Testimonial: Brown Recluse Spider Bite
(Translated from Italian)
“Brown recuse spider bite, after a few days of antibiotic which was not giving the desired results I decided to apply CDS and Dmso, in a 30 ml dark glass bottle I put 20 drops of Dmso and 25 ml of CDS, sprayed directly on the injured area, the first week once every two hours then 3 times a day, these are the results in 10 days of treatment”
Testimonial: Severe Burn
“First day of applying CDS spray and Protocol C, second-degree burn from cooking oil.
Second photo taken 7 days after applying CDS spray at 10 ml per liter.
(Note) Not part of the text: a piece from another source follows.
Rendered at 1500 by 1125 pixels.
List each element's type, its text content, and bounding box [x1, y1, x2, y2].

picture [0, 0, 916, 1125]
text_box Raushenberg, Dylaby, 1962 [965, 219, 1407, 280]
Third photo taken 14 days after applying CDS spray and Protocol C, the burn almost imperceptible.”
Testimonial: Severe Burn
“Follow-up of skin regeneration after heat-induced eyelid burn. (A): Lesion on day zero of treatment; (B): Lesion on day 2 of treatment; (C): Lesion on day 4 of treatment; (D): Lesion on day 14 of treatment; (E): Lesion on day 22 of treatment.
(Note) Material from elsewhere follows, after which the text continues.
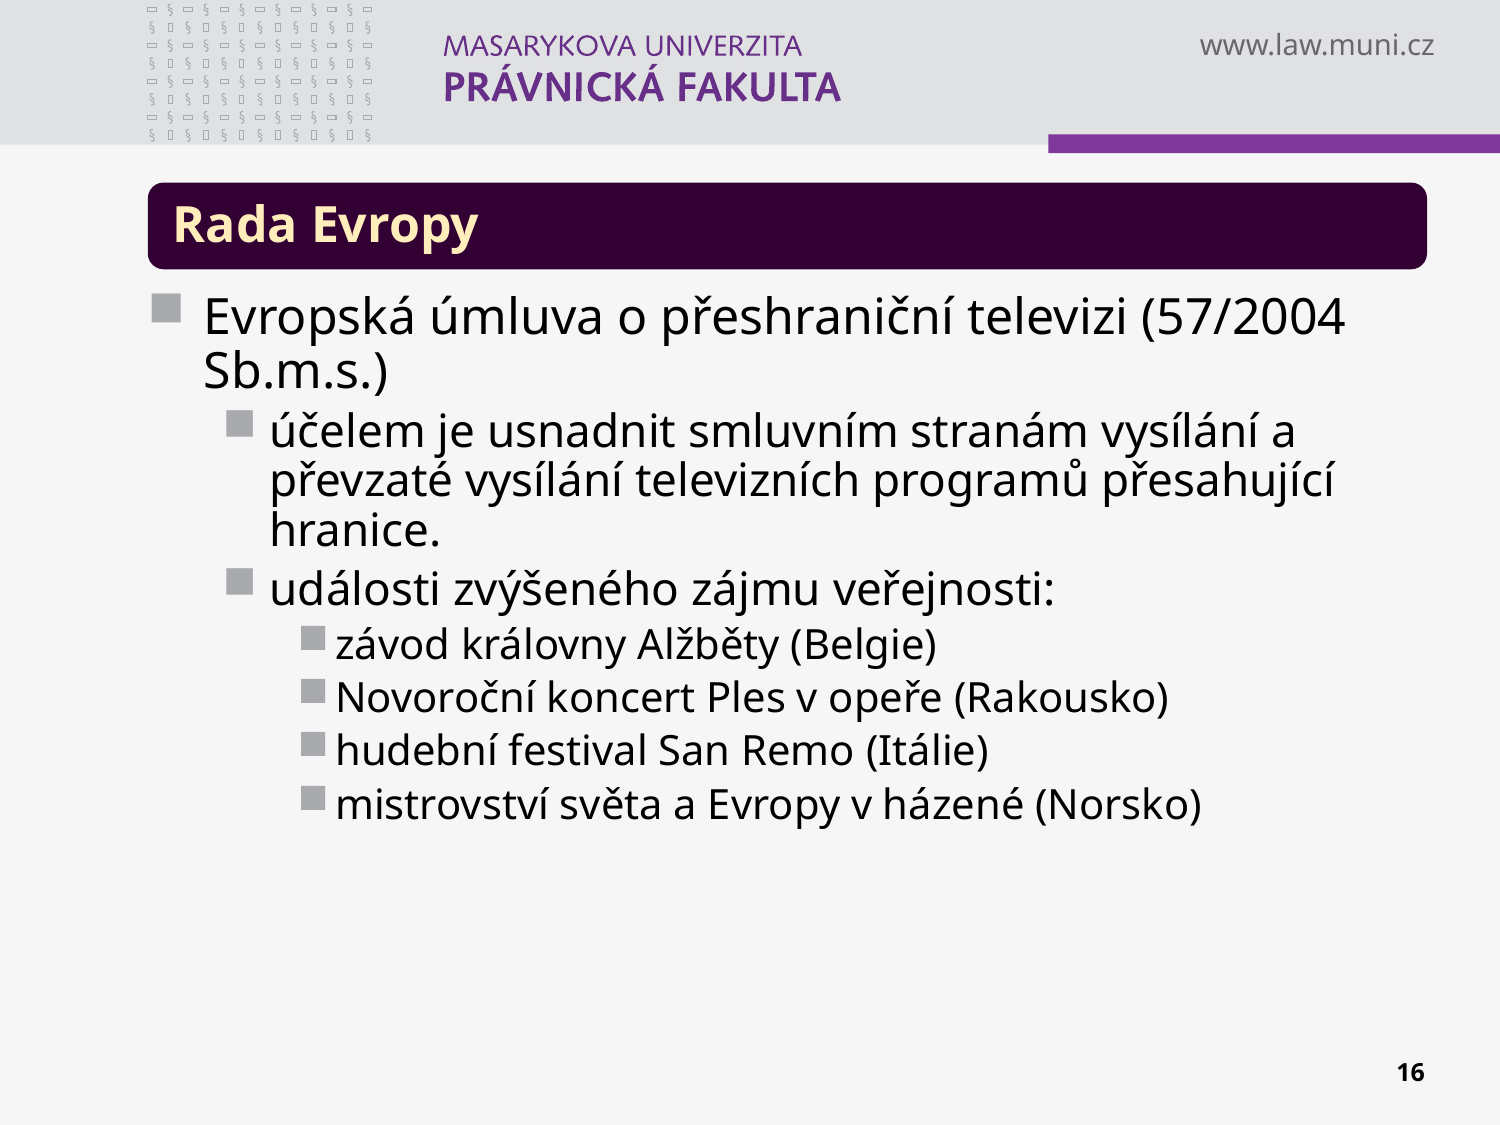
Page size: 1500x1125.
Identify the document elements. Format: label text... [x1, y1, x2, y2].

list Evropská úmluva o přeshraniční televizi (57/2004 Sb.m.s.) účelem je usnadnit smluvním stranám vysílání a převzaté vysílání televizních programů přesahující hranice. události zvýšeného zájmu veřejnosti: závod královny Alžběty (Belgie) Novoroční koncert Ples v opeře (Rakousko) hudební festival San Remo (Itálie) mistrovství světa a Evropy v házené (Norsko) [147, 290, 1423, 1006]
slide_number 16 [1315, 1056, 1426, 1101]
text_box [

On December 7, 2021, a 15-year-old male with Down syndrome and astigmatism, suffered a burn from sudden exposure to the flame of a water heater, which affected the skin area on his upper and lower eyelids. The skin lesion was diagnosed as a second-degree burn caused by physical heat. Prior to antiseptic therapy with CD, the eye was treated for the first 48 hours with Besifloxacin 0.6% ophthalmic suspension every 8 h and a Tobramycin/dexamethasone ointment (3mg/1mg/g) every 12 h, as recommended by another physician. After 48 h, the antibiotic treatment was suspended and on December 9, 2021, treatment with CD began. The first day of CD treatment consisted of three F15 protocols (30ml CD at 3,000 ppm diluted in 1L of H2O) taken orally every 3 h until finishing the liter, and on the application of protocol D (CD at 3,000 ppm diluted 1:3 in 0.9% NaCl) over the lesion every 2-3 h. The second day of treatment was a C20 protocol (20ml CD at 3,000 ppm diluted in 1L of H2O) taken orally every hour during 10 h until finishing the liter, and the application of protocol D to the lesion every 2-3 h. Between days 3 to 7 of treatment, a C20 protocol was taken, protocol D was applied and an ophthalmic suspension was added according to protocol O (5ml CD at 3,000 ppm diluted in 50ml of 0.9% NaCl with 3ml of dimethyl sulfoxide, DMSO, at 70%) every 3-4 h. Between days 8 to 18 of the CD treatment, protocol D and O were followed.”
👉 Find the study on the Internet
Testimonial: Severe wounds from dog bite
“Hey guys. I want to share my improvment to show how great is MMS and to give hope for anyone struggling.
I was bitten violently by a husky dog on June 25th. 25stitches were kept in and extracted after 1 week.. my wounds were deep close to my mouth and chin area. Cosmetic clinics would have me injected with toxic steroids and use CO2 fractional laser with resurfacing... Normally the face area needs 1-2years of healing time....
Ofc I refused to do that and came across MMS only in August with a super long shipping time so I could start the spray protocol + low and slow working up my way to protocol 1000....Even tho the collagen started forming and the epidermis layer was already very much active, MMS still helped and helps me a lot...I’m 3 months and 1 week after the accident.”